Influencing community behaviour by your leadership

By hari · Jun 2, 2006 ·
  1. hari
    One of the few aspects of forum management that many admins take for granted is in fact the most important aspect of community administration - leadership. A lot of community administrators take for granted the fact that their admin status somehow bestows upon them an aura which puts them in a position of respect from where the members would follow them unquestioningly.

    While it's one thing having the power of administration, it's completely a different story as to how your power actually influences community behaviour. Because no forum software gives you a way to control behaviour on your forum. Sure you can edit, delete, move, lock and such, but ultimately are you using those powers more as a way to clean the mess left behind by disgruntled members or are you able to affect your community by the way you conduct yoursel? I think this is very important. Certainly I'm not advocating that a community leader doesn't need the control. Certainly he does. But it does not automatically follow that those who wield this power will gain the trust and respect of your community members.

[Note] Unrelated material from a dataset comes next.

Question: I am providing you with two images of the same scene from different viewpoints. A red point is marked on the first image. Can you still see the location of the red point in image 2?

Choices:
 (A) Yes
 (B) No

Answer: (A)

    So how then do you influence community behaviour? I'll try and share a few thoughts on this.

    Choose your staff team carefully

    Choosing the right team is one of the most difficult aspects of community administration. It doesn't help if you appoint the first ten members of your newborn community as moderators. It's hard enough to judge people over a period of time, but it can be near impossible to pick the best members by choosing a moderation team when you don't need one.

    Here are some qualities of ideal staff members:
    • Won't "flip-flop" on issues. People who stay relatively neutral when controversial topics are discussed or stay away from them.
    • Won't take themselves too seriously and are able to exhibit a sense of humour.
    • Are emotionally stable and secure. Believe me, I can judge how moods can affect posting behaviour over a period of time. Observation is a very good guide to judge this.
    Stick to a small team initially. Try and pick people who are on the same wavelength as you are. This can either be easy or difficult based on how well you can judge people. But most people who've been online for a while have an instinct about the right people. You can develop this by observing how people post on your forum.

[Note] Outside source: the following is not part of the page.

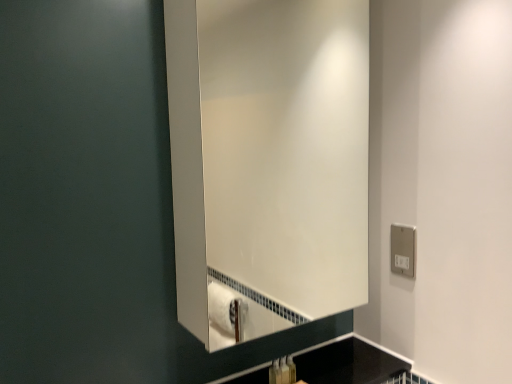
Question: Considering the relative positions of silver metallic electric outlet at right and translucent plastic soap dispenser at lower center, which is counted as the 1th toiletry, starting from the left, in the image provided, is silver metallic electric outlet at right in front of translucent plastic soap dispenser at lower center, which is counted as the 1th toiletry, starting from the left,?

    I won't go into how you pick the right moderators. A lot of it is gut feel and instinct. And that's a topic by itself. But community behaviour is highly sensitive to the kind of staff you pick. If you pick people who're on the same wavelength as you are and able to tune into your community's specific issues, that's ideal. A small team will be much easier to manage as well.

    Stay unemotional but responsive under stress

    There's nothing worse than seeing an admin heatedly admonish a member in public. Whatever be the issue, when an admin does this and displays frustration, anger, stress or other signs of weakness, members will immediately pick on you and start controlling and manipulating you through emotional blackmail.

    Stay polite, but firm. Stay impersonal. If a specific issue is so heated that it requires intervention, stay cool and respond in a neutral tone. Above all, never condemn staff actions even when you see them to be wrong. Resolve it through private communication and keep the forum free of personal issues. You will gain immense respect if you don't show favouritism and stay calm and neutral.

    Setting the tone - the trickle down effect

    An admin who is cheerful, enthusiastic and polite will create a wonderful community of cheerful, enthusiastic people. Admins who are weak will draw people who will dominate the forum. Admins who get emotional will attract emotional people. Believe me, this is true. The trickle down effect is in effect. The mood of the leader can affect the mood of the whole community - unless your community is so huge that it's outgrown you. Even so, the subtle influence of your behaviour will affect your community.

    Always project yourself in the right way as an administrator. People will naturally get attracted to positve qualities.

    Stay connected and informed

    It's important that you stay connected with the community or at least well informed about what's going on. While moderators can manage the daily issues of a forum, an administrator needs to show involvement from time to time to keep the community on track. A leaderless community will descend into chaos like a rudderless ship. I think personal involvement by admins always make the difference between a happy community and a disgruntled one.

    Members respect admins who show involvement and committment even when the going is tough. A simple "Welcome" or "Thank you for the feedback, we appreciate it" can go a long way in improving community atmosphere - provided you show that you mean it.

    Finally, stay accountable and take responsibility for staff actions

    When you come across difficult situations and find that your staff members have blundered and made it worse, don't compound it by stepping down on their toes. Take responsibility for their actions and apologize if need be for their mistake. But make it clear that you back them to the hilt and they are in your confidence. It's a fine line between admonishing your staff and preserving their dignity. Never admonish staff actions in public. Correct their mistakes, but never step on their toes. This can be done by using impersonal language and taking personal responsibility.

    If you've chosen the correct staff as I mentioned before, they should have no issues with this.

    Conclusion

    Managing an online community is a great challenge. We have the tools to help us run communities, but those tools can only provide the technical base. A forum software cannot sense the pulse of interaction in your community. The human angle of managing communities is often neglected by admins who concentrate solely on technical issues.

    Human relations ultimately hold the key, whether real life or online and it holds true for community administrators more than anybody else.